On the Nature of the Divine is the first of the Anthology of Qur’anic Commentaries Series, which aims to make the reception and interpretation of the Qur’an accessible to anyone interested in cultural and religious studies. The main research question underlying the Series is: how do historical, intellectual and social circumstances affect interpretation? The multiple volumes of the Anthology will, collectively, emphasise the historicity of tafsir, the fact that each commentator and commentary is a product of his own time. The volumes are designed as a standard reference work and textbook for university courses, but they also contribute towards a ‘mapping’ of how ideas, concepts, dogmas and fields of knowledge have evolved along a fluid history to the present time. The Anthology is a reflection of the plurality of meanings that the Qur’an itself allows for, and which have produced a vast and venerable tradition of diverse interpretations.
This multi-volume work hopes to add to our understanding of the evolutionary and context-dependent character of many Islamic religious and theological concepts, and to the Muslim Ummah’s conception of its own intellectual history. Such an approach calls for an examination of Muslim thought as an evolving phenomenon which responded, and continues to respond, to the circumstances of each period. This research supports the conception of Islam as a fluid intellectual civilisation with internal variety, in contrast to the view of Islam as a rigid, monolithic and unchanging community and set of norms.
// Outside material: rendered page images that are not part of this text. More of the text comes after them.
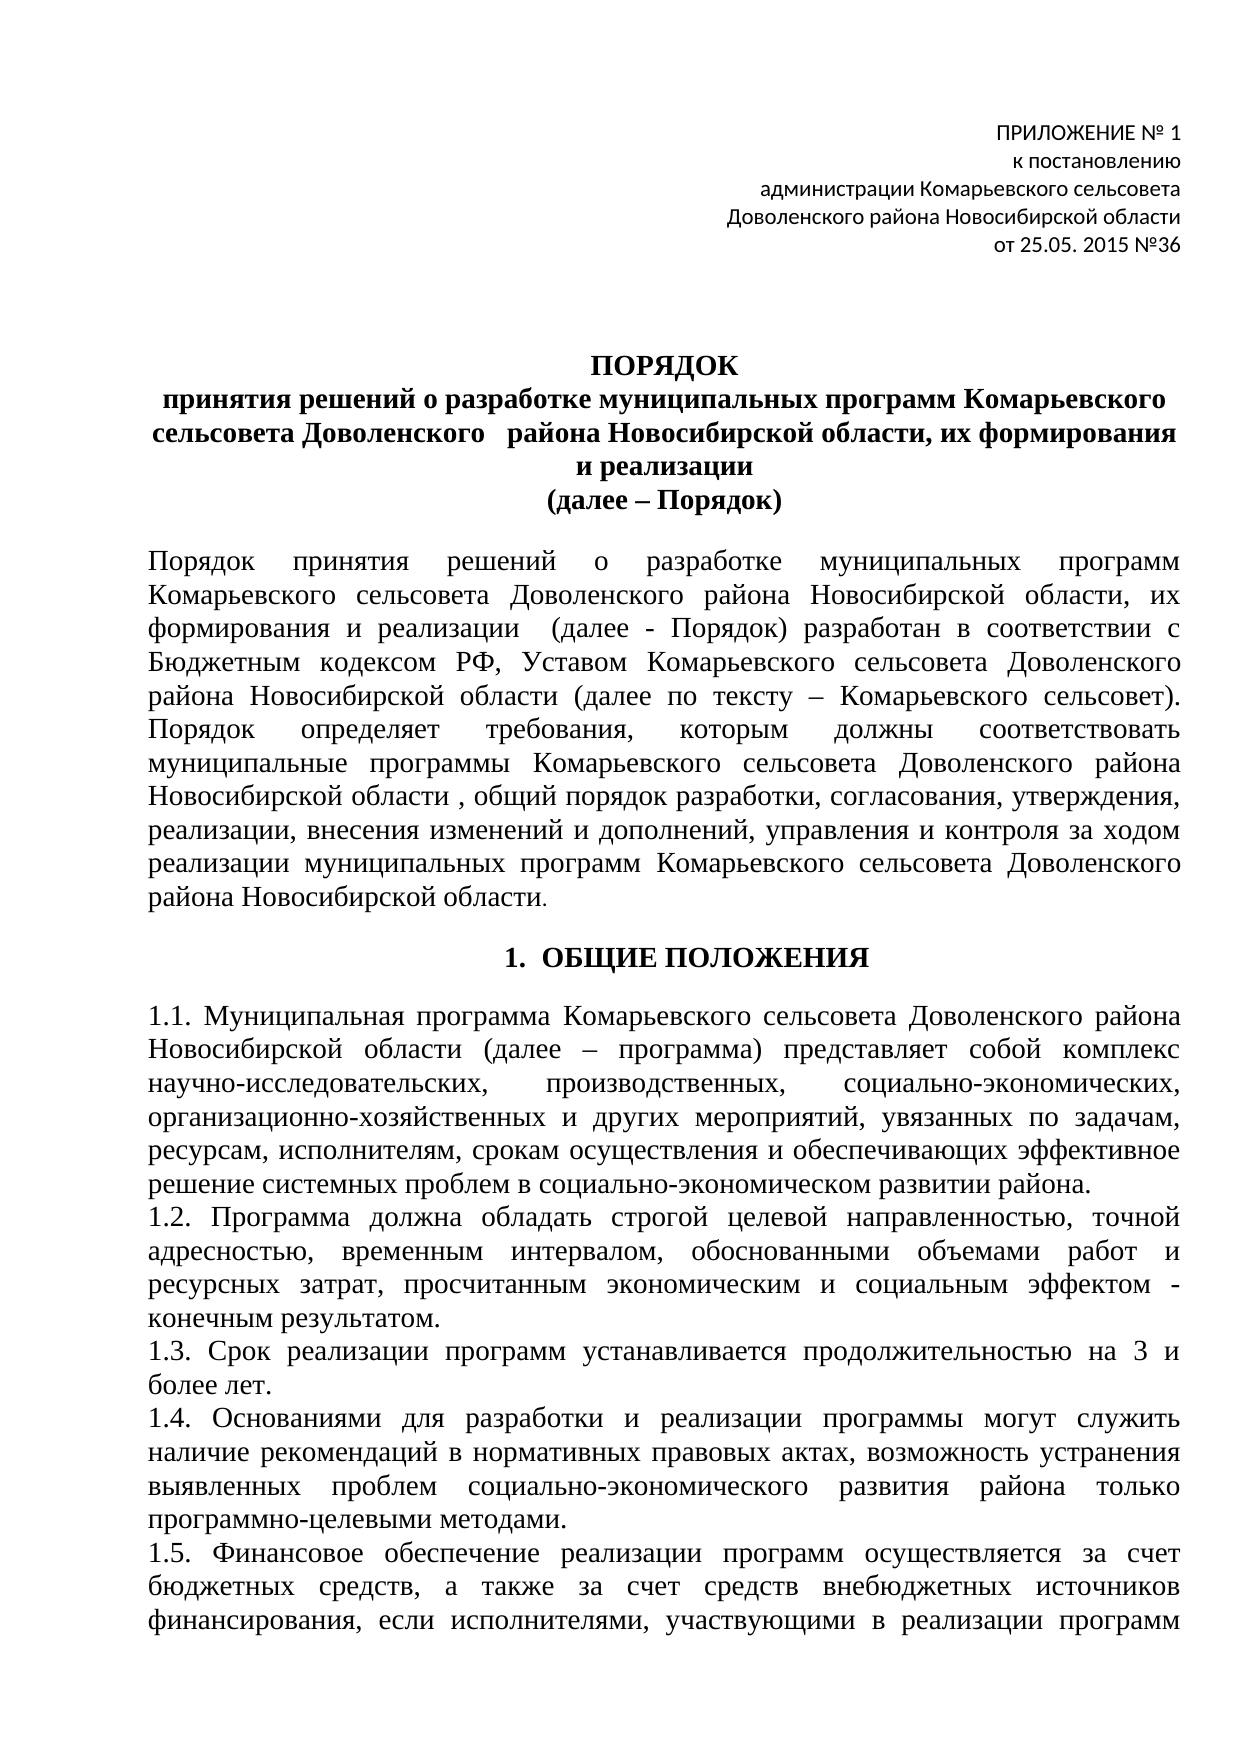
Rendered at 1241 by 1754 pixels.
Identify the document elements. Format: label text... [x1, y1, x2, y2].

list ОБЩИЕ ПОЛОЖЕНИЯ [192, 941, 1181, 974]
text (далее – Порядок) [148, 482, 1181, 516]
text от 25.05. 2015 №36 [148, 230, 1181, 258]
text ПРИЛОЖЕНИЕ № 1 [148, 118, 1181, 146]
text принятия решений о разработке муниципальных программ Комарьевского сельсовета Доволенского района Новосибирской области, их формирования и реализации [148, 381, 1181, 482]
text 1.1. Муниципальная программа Комарьевского сельсовета Доволенского района Новосибирской области (далее – программа) представляет собой комплекс научно-исследовательских, производственных, социально-экономических, организационно-хозяйственных и других мероприятий, увязанных по задачам, ресурсам, исполнителям, срокам осуществления и обеспечивающих эффективное решение системных проблем в социально-экономическом развитии района. [148, 998, 1181, 1199]
text к постановлению [148, 146, 1181, 174]
text Порядок принятия решений о разработке муниципальных программ Комарьевского сельсовета Доволенского района Новосибирской области, их формирования и реализации (далее - Порядок) разработан в соответствии с Бюджетным кодексом РФ, Уставом Комарьевского сельсовета Доволенского района Новосибирской области (далее по тексту – Комарьевского сельсовет). Порядок определяет требования, которым должны соответствовать муниципальные программы Комарьевского сельсовета Доволенского района Новосибирской области , общий порядок разработки, согласования, утверждения, реализации, внесения изменений и дополнений, управления и контроля за ходом реализации муниципальных программ Комарьевского сельсовета Доволенского района Новосибирской области. [148, 543, 1181, 912]
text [148, 1535, 1181, 1635]
text 1.4. Основаниями для разработки и реализации программы могут служить наличие рекомендаций в нормативных правовых актах, возможность устранения выявленных проблем социально-экономического развития района только программно-целевыми методами. [148, 1401, 1181, 1535]
text 1.3. Срок реализации программ устанавливается продолжительностью на 3 и более лет. [148, 1333, 1181, 1401]
text ПОРЯДОК [148, 348, 1181, 381]
text Доволенского района Новосибирской области [148, 202, 1181, 230]
text 1.2. Программа должна обладать строгой целевой направленностью, точной адресностью, временным интервалом, обоснованными объемами работ и ресурсных затрат, просчитанным экономическим и социальным эффектом - конечным результатом. [148, 1199, 1181, 1333]
text администрации Комарьевского сельсовета [148, 174, 1181, 202]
In his review of An Anthology of Qur’anic Commentaries: Volume I – On the Nature of the Divine, Professor Andrew Rippin of University of Victoria stated that it is “a marvellous piece of work that brings the tafsir tradition alive... [A] true masterpiece of translation, editing and annotation.” Dr Scott Lucas, Associate Professor of Near Eastern Studies and Religious Studies Programme at University of Arizona refers to it as a “sumptuous book that is copiously annotated and immensely rewarding... [T]his anthology is as rich, if not richer, than any single tafsir work, and provides an unparalleled journey through the entire gamut of Qur’anic commentaries.” With regard to this series of publications, Dr. Walid Saleh, Associate Professor in the Department and Centre for the Study of Religion at University of Toronto noted that this is “a significant advance in the field of tafsir studies... [by] a first rate specialist team. It repositions tafsir as a central discipline in Islamic studies, an overdue development and a major achievement.”